Segment Start: Records provided

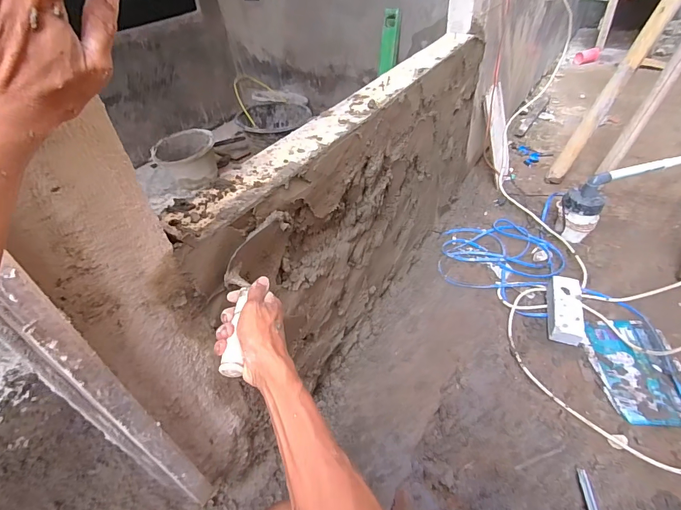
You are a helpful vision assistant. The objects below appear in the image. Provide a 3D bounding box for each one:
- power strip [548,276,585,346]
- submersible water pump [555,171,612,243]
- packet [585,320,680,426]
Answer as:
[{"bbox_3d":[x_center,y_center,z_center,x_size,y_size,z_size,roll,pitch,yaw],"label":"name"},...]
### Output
[{"bbox_3d":[0.651,0.160,1.091,0.086,0.063,0.211,9,44,16],"label":"power strip"},{"bbox_3d":[0.837,-0.167,1.315,0.131,0.216,0.119,13,45,20],"label":"submersible water pump"},{"bbox_3d":[0.768,0.290,0.971,0.195,0.019,0.296,-4,41,8],"label":"packet"}]

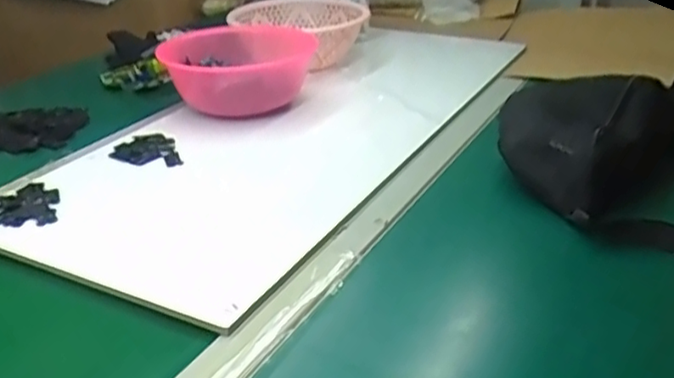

Segment End: Records provided

What you have to do
Your output should be the full set of entries above, restated word for word and free of pictures.

Finished exercise
You are a helpful vision assistant. The objects below appear in the image. Provide a 3D bounding box for each one:
- power strip [548,276,585,346]
- submersible water pump [555,171,612,243]
- packet [585,320,680,426]
Answer as:
[{"bbox_3d":[x_center,y_center,z_center,x_size,y_size,z_size,roll,pitch,yaw],"label":"name"},...]
### Output
[{"bbox_3d":[0.651,0.160,1.091,0.086,0.063,0.211,9,44,16],"label":"power strip"},{"bbox_3d":[0.837,-0.167,1.315,0.131,0.216,0.119,13,45,20],"label":"submersible water pump"},{"bbox_3d":[0.768,0.290,0.971,0.195,0.019,0.296,-4,41,8],"label":"packet"}]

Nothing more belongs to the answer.